Chapter 1 :: Page 1
Scarlet orange and red
broke like thin ribbons of blood over the black blue seas cutting deeply
through the blackness of cloudy night and frigid air, light bringing to life
dreamers from deep sleep and nightmare alike. The sky was full of thick clouds
and the whisperings of cosmic legend and myth, for each day anew brought with
it the past of history and the allure of forever
forgetting.
I pulled back the off colored white drapes
that hung over the wood framed window. Houses lined up behind Mrs. O'Malley's
home, towards the sea. A thick and dark gray sky hung immovable over Dalkey
Bay. Distant sunlight, as it matured, soothed over its own illusionary wound,
becoming a lighter shadow, dull behind the clouds.
I was
content with the scene, for I had brought myself here under my own direction
and it had become familiar. The sky blended with the blue black of the cold
water and where the two met was a point outside of perception, back in history.

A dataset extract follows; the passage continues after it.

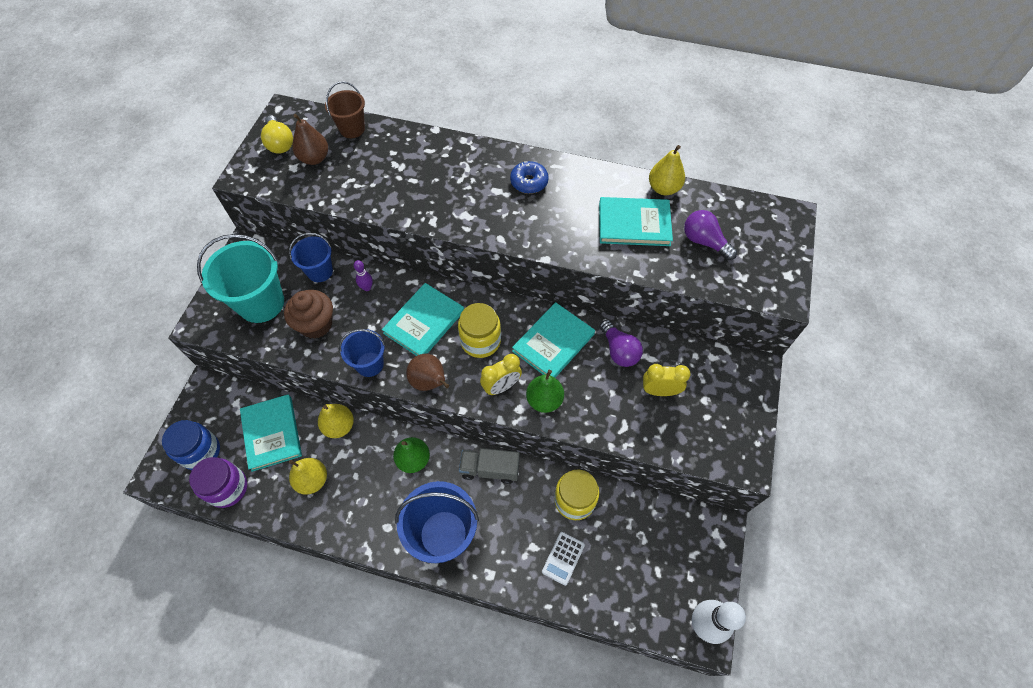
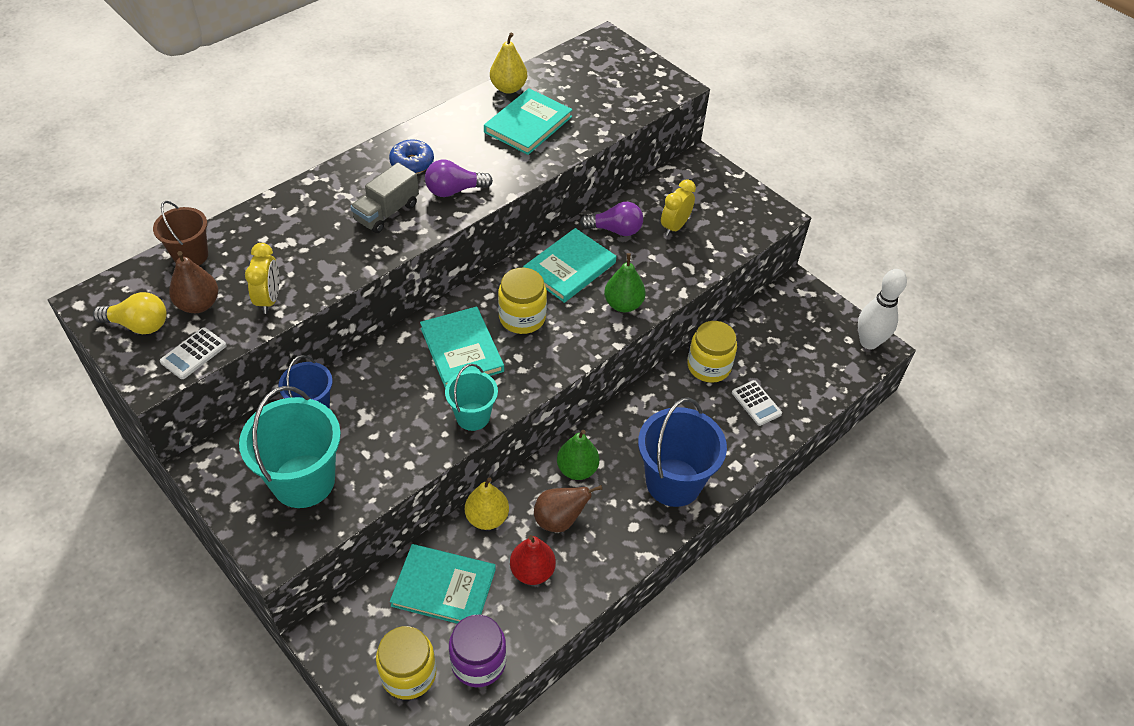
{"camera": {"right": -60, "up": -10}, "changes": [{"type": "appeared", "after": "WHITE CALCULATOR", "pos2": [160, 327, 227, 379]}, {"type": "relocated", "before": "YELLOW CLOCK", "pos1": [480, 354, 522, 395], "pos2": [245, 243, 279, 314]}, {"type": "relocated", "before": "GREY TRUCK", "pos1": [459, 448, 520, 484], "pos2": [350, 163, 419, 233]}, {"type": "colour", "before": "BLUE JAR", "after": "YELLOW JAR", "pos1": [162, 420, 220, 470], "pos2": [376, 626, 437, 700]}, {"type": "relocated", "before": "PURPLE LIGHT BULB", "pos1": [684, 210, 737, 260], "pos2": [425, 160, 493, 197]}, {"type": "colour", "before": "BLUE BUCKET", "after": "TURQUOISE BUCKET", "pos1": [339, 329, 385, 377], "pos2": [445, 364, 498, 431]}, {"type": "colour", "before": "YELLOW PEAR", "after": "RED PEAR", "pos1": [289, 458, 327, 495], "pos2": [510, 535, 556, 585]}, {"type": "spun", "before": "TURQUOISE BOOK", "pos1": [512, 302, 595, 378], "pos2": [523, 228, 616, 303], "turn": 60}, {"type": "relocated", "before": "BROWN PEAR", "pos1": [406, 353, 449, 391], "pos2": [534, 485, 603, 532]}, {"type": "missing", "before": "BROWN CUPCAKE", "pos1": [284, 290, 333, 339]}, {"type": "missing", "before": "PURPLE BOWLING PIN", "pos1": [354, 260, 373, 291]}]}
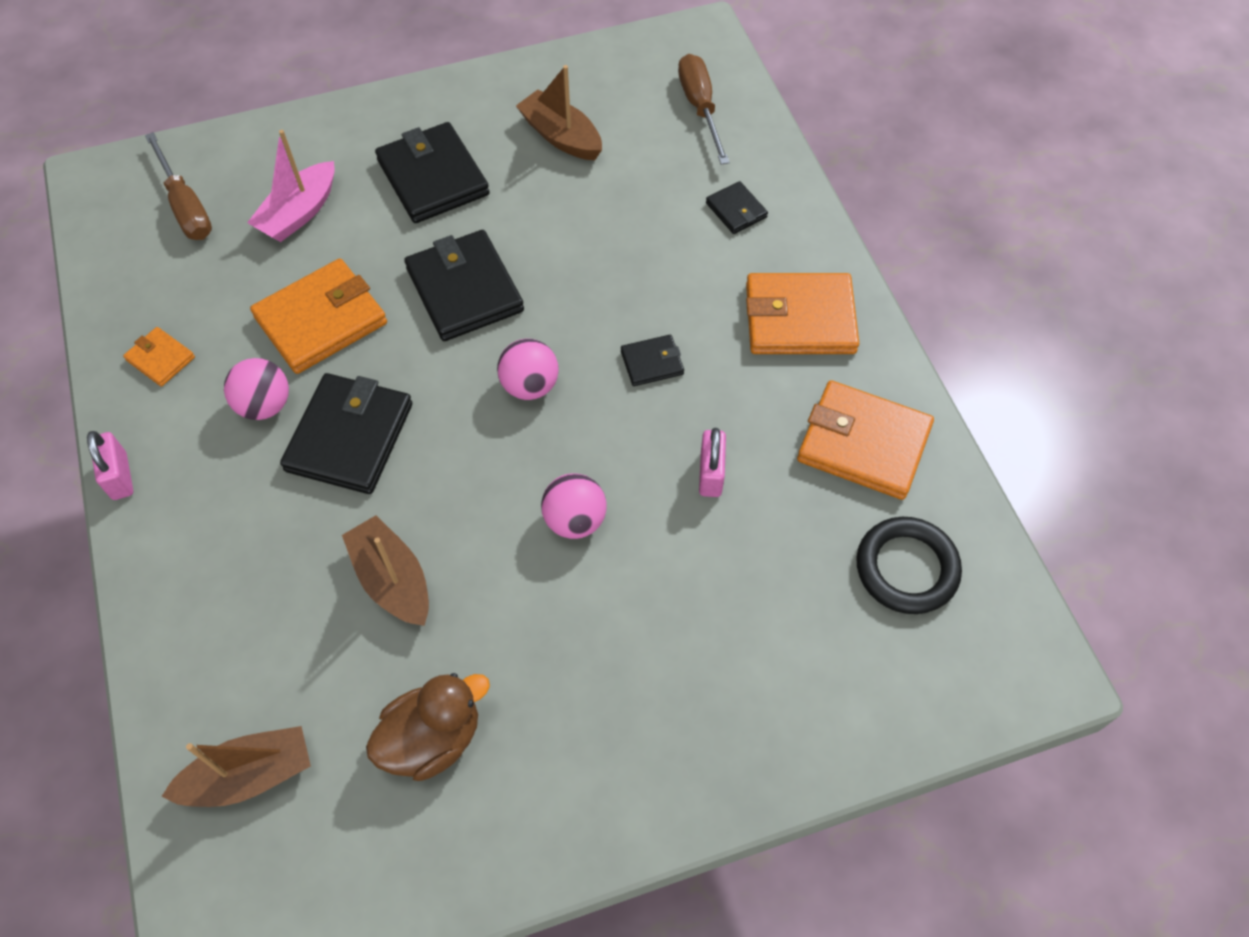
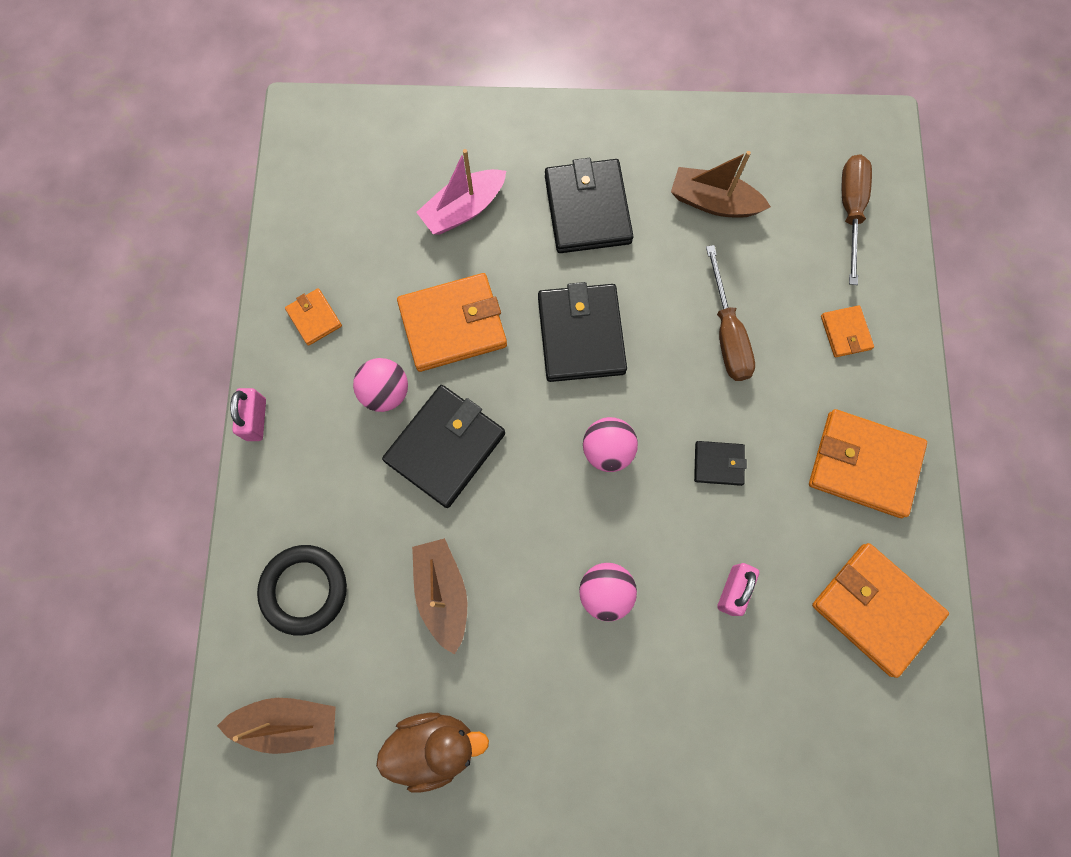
{"camera": {"right": 20, "up": 15}, "changes": [{"type": "relocated", "before": "BLACK RING", "pos1": [856, 517, 962, 614], "pos2": [257, 545, 347, 636]}, {"type": "spun", "before": "BROWN BOAT", "pos1": [516, 65, 602, 160], "pos2": [671, 151, 771, 217], "turn": -45}, {"type": "relocated", "before": "BROWN SCREWDRIVER", "pos1": [145, 132, 212, 240], "pos2": [706, 245, 755, 381]}, {"type": "colour", "before": "BLACK WALLET", "after": "ORANGE WALLET", "pos1": [706, 181, 768, 234], "pos2": [821, 305, 874, 357]}]}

It had been like this for a fortnight, the sun perhaps breaking through dusk
then being quickly swallowed up. Several gray gulls blinked in and out of
vision between the houses. The black deep sea of Dalkey Bay. I would hate to
die by water.
I turned to the pages of writing that were
scattered on my bed. This was a story without beginning or end. There was only
middle. It was a love story, a sad love story where the lovers never really
spoke to one another. I looked out the window again. Maybe it wasn't a story at
all. They were personal notes, personal vignettes, or part of a diary, part of
something I wasn't sure.
They weren't mine. I laid them
carefully back down.
I looked over the pages, but didn't
see the words as to their meaning. They were written by a woman's hand, in a
woman's script. I could imagine hearing the pencil lead upon the paper because
they spoke to me of something I couldn't articulate and because they spoke to
me of a family's history I had been adopted into.
There
wasn't enough light to see the pages clearly, and my gaze returned to the
window, between the opening of the drapes. It would be cold and sunny, dry and
raining today. There were certain comforts in the knowing of things regulated
by habit and cycle. Habit was understandable. The origins of it were
mysterious, but the action of habit was comfortable. It was one day like many
before.
I slid on my pants and shoes and stood up,
accidentally kicking over a pile of crumbled papers, my own notes for a story
not yet thought out and not begun. I looked blankly at the pencil lines.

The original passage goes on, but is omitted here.